Poppys are hyperactive, Kayleighs are a pain, and Ryans are almost always an uphill struggle.
That, apparently, is the opinion of teachers as they look at their new class registers. But the lighthearted comments on The TES website have got teachers and parents embroiled in a cyber-squabble.
In a 20-page discussion on The TES website, teachers listed the names they associated with problematic pupils and charming children.
It began when one teacher wrote: "I went through my new class list and mentally circled the ones I thought would be difficult. I reckon I have a 75 per cent hit rate..."
Other teachers joined in contributing the names that fill them with dread (and occasionally optimism) for the year ahead.

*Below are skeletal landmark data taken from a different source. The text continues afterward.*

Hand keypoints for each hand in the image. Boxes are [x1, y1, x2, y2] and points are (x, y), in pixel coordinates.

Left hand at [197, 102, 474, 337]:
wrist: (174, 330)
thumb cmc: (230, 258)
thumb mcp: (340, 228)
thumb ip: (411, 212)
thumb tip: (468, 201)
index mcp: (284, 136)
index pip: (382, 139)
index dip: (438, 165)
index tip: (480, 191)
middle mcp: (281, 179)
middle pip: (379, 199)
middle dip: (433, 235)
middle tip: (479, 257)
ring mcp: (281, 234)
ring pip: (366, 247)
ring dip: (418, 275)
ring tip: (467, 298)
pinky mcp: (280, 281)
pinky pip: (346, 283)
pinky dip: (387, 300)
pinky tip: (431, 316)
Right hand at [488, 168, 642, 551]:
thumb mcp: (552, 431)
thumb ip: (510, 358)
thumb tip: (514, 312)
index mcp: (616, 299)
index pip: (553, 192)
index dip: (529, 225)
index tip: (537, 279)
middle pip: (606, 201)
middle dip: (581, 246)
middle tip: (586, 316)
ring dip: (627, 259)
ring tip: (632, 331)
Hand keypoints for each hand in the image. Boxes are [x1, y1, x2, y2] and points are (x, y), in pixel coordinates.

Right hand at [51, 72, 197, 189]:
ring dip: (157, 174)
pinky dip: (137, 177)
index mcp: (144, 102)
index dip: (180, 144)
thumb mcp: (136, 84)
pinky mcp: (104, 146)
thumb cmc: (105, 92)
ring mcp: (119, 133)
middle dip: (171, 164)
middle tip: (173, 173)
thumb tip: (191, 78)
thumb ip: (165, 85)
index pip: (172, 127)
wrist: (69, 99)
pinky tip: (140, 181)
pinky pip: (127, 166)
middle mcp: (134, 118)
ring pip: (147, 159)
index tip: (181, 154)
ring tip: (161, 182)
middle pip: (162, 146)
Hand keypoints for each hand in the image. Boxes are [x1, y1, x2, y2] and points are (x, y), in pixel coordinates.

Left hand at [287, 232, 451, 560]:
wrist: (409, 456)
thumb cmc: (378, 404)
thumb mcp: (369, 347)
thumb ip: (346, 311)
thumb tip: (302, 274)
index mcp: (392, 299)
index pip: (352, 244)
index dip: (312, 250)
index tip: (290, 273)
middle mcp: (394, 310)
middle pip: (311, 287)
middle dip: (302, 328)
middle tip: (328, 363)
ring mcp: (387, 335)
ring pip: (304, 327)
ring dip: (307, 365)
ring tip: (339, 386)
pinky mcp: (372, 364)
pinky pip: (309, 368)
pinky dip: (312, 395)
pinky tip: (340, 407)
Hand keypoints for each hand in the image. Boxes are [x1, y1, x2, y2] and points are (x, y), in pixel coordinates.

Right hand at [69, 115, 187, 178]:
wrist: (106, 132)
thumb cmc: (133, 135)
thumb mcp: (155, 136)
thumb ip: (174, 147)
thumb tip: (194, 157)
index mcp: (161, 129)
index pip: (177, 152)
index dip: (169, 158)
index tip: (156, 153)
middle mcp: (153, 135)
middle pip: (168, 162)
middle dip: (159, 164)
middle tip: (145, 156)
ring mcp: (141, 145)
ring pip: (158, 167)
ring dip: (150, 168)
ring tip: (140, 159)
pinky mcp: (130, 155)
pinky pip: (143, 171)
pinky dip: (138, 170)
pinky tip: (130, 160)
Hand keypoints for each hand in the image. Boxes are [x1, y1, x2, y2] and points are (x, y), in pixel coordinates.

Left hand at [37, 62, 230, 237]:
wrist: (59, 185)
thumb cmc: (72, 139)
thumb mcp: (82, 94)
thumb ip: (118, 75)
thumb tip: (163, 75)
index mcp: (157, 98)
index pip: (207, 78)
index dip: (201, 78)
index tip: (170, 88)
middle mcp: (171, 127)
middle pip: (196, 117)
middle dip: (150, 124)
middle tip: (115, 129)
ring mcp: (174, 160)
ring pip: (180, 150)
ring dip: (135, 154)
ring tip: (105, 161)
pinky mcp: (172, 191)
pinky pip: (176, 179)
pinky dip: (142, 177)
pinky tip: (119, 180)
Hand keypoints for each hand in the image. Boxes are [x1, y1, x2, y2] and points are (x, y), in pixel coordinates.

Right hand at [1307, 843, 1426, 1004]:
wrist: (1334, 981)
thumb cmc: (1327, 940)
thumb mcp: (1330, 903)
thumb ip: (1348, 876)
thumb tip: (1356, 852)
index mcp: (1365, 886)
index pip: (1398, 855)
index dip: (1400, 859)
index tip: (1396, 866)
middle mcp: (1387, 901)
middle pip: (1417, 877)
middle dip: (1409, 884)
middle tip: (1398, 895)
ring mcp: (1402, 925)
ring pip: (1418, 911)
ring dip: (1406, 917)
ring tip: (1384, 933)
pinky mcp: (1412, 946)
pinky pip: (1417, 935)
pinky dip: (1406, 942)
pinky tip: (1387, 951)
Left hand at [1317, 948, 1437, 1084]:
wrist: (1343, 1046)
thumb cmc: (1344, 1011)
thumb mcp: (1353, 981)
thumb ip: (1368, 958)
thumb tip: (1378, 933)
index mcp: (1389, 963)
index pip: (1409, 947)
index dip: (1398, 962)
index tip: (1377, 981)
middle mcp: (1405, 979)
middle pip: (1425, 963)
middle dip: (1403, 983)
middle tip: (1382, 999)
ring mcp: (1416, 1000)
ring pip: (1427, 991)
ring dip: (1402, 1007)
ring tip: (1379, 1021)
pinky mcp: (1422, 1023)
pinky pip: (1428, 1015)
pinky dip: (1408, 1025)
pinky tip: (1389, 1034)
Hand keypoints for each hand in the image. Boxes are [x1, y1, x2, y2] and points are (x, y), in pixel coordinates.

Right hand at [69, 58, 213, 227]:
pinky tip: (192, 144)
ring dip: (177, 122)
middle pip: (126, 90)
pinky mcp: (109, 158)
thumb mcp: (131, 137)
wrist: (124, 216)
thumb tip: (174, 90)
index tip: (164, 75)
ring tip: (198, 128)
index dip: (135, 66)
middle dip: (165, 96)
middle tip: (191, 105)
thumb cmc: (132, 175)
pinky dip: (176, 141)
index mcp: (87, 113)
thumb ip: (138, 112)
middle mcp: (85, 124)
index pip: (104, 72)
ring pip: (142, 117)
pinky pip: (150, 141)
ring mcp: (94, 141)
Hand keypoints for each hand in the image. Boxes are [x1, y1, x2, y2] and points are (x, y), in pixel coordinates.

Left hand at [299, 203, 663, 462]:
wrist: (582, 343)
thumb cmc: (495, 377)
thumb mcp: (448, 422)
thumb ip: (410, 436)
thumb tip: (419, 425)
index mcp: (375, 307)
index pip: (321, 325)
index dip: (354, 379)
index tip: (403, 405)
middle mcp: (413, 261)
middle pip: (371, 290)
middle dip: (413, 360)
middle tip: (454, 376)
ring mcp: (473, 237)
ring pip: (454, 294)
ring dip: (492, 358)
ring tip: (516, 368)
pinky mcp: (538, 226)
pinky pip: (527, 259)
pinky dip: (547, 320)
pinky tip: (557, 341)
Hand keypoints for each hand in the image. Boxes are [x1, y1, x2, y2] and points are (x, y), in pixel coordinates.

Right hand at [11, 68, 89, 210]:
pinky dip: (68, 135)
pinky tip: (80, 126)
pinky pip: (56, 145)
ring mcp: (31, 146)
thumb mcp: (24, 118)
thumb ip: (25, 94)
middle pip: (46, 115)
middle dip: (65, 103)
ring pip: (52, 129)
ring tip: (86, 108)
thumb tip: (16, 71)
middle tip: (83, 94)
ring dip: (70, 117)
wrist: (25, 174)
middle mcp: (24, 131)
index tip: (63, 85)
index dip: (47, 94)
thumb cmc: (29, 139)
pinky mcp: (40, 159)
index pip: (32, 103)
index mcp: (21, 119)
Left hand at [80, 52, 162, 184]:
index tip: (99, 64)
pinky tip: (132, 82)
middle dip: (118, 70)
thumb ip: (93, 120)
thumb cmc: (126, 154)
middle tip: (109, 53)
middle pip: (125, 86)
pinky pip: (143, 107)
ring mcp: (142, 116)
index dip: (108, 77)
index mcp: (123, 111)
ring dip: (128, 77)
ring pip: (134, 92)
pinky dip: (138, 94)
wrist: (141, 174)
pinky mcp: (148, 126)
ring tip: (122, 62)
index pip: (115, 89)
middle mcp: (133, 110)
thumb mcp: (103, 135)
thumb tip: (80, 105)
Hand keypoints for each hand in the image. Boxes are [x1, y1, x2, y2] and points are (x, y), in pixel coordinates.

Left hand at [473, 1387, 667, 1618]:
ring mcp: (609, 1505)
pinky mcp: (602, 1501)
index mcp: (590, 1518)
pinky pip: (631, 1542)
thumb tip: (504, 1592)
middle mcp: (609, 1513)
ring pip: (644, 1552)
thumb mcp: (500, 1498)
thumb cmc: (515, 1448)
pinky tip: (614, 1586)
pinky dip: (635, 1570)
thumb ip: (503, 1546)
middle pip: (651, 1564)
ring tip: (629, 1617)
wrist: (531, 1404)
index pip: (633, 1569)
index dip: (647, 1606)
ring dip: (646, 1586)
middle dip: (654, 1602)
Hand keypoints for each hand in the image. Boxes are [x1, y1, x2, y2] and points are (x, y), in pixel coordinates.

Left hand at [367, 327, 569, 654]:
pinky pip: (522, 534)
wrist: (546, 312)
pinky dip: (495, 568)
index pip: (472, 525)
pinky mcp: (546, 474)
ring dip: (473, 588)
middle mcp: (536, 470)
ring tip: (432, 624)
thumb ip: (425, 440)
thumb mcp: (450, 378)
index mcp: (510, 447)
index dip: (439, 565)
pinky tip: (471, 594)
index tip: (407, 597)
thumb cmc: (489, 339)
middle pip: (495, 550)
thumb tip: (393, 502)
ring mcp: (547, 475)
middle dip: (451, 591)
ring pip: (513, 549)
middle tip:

But news of the "slight" soon spread to the chat forum of another website, bounty.com, designed for mothers where discussions more commonly centre on pregnancy and nappies. And while most users took it in good part some launched tirades, criticising teachers and even writing to the Government and to newspapers complaining their children were being labelled and prejudged.
"I was appalled by what they were saying. I don't think it's nice," said ShabanaM, a bounty.com user. "It's disrespectful to put it on a public forum. If it is on a public forum then we are entitled to complain about it."
One mother contacted the Department for Education and Skills, saying: "I and many other parents are disgusted by the attitudes of the teachers on the forum. I realise this is a small number of teachers, but they have taken time out of their day to post these comments and I presume... they actually mean what they are saying."
One TES site user, using the sign-in name "Notimpressed" said: "I'm appalled... as teachers you shouldn't be doing this. It's verging on bullying. If this is what my children will face when they start school, then I might as well home educate."
The NASUWT teachers' union said that websites were not an appropriate forum to pass comment on pupils or teachers.
Some parents on the bounty.com site though sympathised with the teachers.
"I have worked in child care for a few years. I think once you have met a horror child with a certain name it does stick in your head."
Another admitted that similar logic influenced what she called her child.
"I went through the baby book and crossed out names that I associated with horrible people. My husband did the same and it only left us with a few!"
The ones to watch?
TES website users linked troublesome pupils with:
* Names with a hyphen eg Bobbi-Jo; * Ordinary names with "weird" spelling - eg K'tee, Kloe; * Jordan, Jorden or Jordon.